Field of Science

Another problem with statistical translation

In the process of writing my latest article for Scientific American Mind, I spent a lot of time testing out automatic translators like Google Translate. As I discuss in the article, these programs have gotten a lot better in recent years, but on the whole they are still not very good.

I was curious what the Italian name of one of my favorite arias meant. So I typed O Soave Fanciulla into Google Translate. Programs like Google Translate are trained by comparing bilingual documents and noting, for a given word in one language, what word typically appears in the other language in the same place. Not surprisingly, Google Translate translated O Soave Fanciulla as O Soave Fanciulla -- no doubt because it was the case that, in the bilingual corpora GT was trained on, sentences with the phrase o soave fanciulla in Italian had o suave fanciulla in English.

I was reduced to translating the words one at a time: soave -> sweet, fanciulla -> girl. GT thinks o means or, but I expect that's the wrong reading in this context ("or sweet girl"?).

3 comments:

Panos Ipeirotis said...

O = oh :-)

The translation is "oh lovely girl" or "oh sweet girl".

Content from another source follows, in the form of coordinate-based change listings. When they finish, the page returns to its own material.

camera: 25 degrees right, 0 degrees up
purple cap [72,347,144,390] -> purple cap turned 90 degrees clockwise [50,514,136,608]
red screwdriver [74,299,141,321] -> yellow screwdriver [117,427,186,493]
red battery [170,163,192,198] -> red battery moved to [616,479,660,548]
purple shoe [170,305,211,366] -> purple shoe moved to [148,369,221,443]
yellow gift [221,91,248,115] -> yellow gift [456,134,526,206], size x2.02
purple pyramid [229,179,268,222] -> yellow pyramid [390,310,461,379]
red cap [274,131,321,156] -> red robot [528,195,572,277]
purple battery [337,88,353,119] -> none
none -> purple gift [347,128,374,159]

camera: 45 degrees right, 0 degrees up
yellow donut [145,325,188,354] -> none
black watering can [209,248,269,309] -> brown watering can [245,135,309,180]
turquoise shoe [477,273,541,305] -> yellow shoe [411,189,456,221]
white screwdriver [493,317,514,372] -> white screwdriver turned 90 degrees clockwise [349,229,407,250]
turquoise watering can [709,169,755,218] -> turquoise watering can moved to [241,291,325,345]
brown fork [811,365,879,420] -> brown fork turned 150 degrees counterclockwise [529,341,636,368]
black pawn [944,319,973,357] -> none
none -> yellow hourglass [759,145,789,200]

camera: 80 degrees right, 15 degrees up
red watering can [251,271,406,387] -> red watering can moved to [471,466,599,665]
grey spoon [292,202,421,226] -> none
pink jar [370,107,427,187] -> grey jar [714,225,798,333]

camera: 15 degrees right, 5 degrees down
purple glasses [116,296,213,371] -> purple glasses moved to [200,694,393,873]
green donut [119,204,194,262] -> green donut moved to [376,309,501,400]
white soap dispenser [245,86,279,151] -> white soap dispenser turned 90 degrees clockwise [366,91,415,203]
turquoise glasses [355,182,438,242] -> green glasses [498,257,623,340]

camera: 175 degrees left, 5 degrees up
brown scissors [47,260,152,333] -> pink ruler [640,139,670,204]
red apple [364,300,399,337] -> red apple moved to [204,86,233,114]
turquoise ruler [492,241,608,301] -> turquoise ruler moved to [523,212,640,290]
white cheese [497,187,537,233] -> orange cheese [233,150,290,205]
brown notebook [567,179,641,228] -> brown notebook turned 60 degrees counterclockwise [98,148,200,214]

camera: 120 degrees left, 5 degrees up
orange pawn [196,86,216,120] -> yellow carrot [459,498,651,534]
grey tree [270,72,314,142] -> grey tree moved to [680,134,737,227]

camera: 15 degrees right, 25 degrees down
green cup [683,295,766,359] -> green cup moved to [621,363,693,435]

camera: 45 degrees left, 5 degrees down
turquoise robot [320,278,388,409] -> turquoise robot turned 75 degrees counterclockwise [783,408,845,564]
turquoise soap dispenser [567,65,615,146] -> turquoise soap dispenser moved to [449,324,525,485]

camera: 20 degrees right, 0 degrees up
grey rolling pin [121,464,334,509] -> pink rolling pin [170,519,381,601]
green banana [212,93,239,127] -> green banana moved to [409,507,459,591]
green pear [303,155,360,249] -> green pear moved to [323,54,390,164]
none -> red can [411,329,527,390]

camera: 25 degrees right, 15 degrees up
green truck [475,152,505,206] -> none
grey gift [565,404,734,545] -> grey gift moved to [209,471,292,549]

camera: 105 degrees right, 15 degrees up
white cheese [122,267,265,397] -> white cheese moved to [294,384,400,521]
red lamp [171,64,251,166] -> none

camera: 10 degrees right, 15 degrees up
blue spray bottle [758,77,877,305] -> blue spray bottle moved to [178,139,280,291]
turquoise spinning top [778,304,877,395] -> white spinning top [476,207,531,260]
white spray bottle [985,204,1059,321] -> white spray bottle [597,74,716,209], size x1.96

But the overall point is indeed interesting...

Shadab_Troikaa said...

Nice observation, I have read somewhere all these free translation software work on Mathematics algorithm and give result accordingly.

Homer Mershon said...

I tried your trick with Google Translate. "O soave fanciulla" was, as you said, with the Italian repeated. However, taking the separate words rather than the whole phrase did give "sweet" and "girl" but "or" for "o", but "o!" gave back "o!" Putting them together gave the translation "O! sweet girl". It seems to me that mechanical translation tries to operate like the activity of looking words up in the dictionary, but with the same kind result which yields the French translation of "a big movie fan" as "un gros ventilateur de cinéma".
As you say in the SciAm Mind article, context is the problem. The question, AFAIK, is whether the binomial, linear system of computer reference can deal effectively with a language system based on the planetary, core-orbitally organized structure of language with four units of syntax and 12 parts of speech which creates meaningful units of varying lengths rather than bigram and trigram units. It seems to me that resolution of the problem of homophones and polysemous words is more likely to be found in grammatical and syntactical analysis rather than in linear segmentation.
You say, p. 47 S.A.M. "The problem for the talking robot's engineer is that we do not know precisely [how people quickly resolve homophones by using context]." The problem is that the human speaker is precisely a context machine and until computers can duplicate that activity, neither fully accurate computer translation of talking robots will be more than marginally successful. If the solution is to lie in effective syntactical and grammatical analysis, call me. I have a system!